Any one of these F’s will result in a poor fitting solution for you, two of these F’s will result in a struggle to get a return that equals what you paid, and all three F’s will likely result in a disaster. And with over 666 companies, the sad reality is that it is a statistical guarantee there are way more companies that fall victim to all three Fs than you think, at least from your particular point of view.

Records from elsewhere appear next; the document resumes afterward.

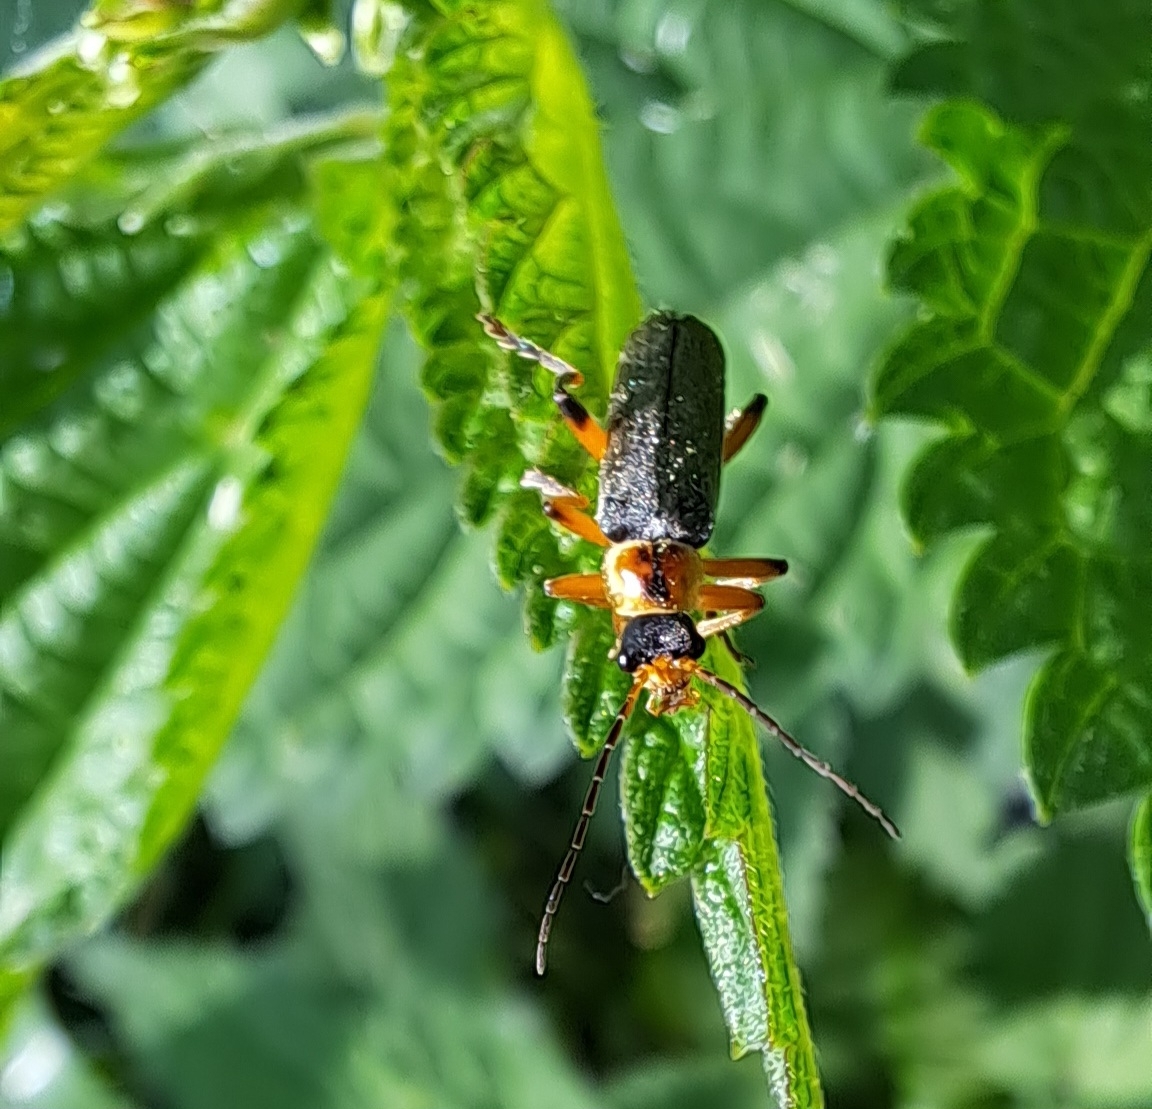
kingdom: Animalia
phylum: Arthropoda
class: Insecta
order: Coleoptera
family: Cantharidae
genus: Cantharis
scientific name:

Remember, even if a company has a good solution that works for the set of problems it was initially designed for (and received an unbiased write-up from an independent analyst), that still doesn’t mean it is right for you. As we have continuously pointed out in prior and forthcoming articles and LinkedIn Comments, YOU still need to make sure your problem aligns, the implementation option aligns, the integration with your systems is possible, the necessary data is available (or at least will be made available by IT), and that you have an independent project assurance expert who’s goal aligns with yours. Otherwise, you’re still falling for the fashionista’s fashion du jour, and failure is waiting around the corner.

Post Script

Please don’t interpret this series to imply that all founders or financiers are bad or that all influencers have evil in their hearts. There are some very good founders (who happily admit their shortcomings, seek out help, and step back at the right time). There are also some great PE firms that make it a point to avoid bidding wars and limit the multiple they pay to what they expect to make back without raising prices to unsustainable levels and then actually help the firm do better at selling. And some influencers honestly think the substance free content they push out is helpful. (It’s not, but they didn’t start to screw you over with bad recommendations, just to get famous and make their fortune off of being a famous influencer.)

However, as you have probably guessed by now, both sides of the coin exist. And the coin is definitely NOT weighted to come up heads anymore. It’s such a shame, shame shame.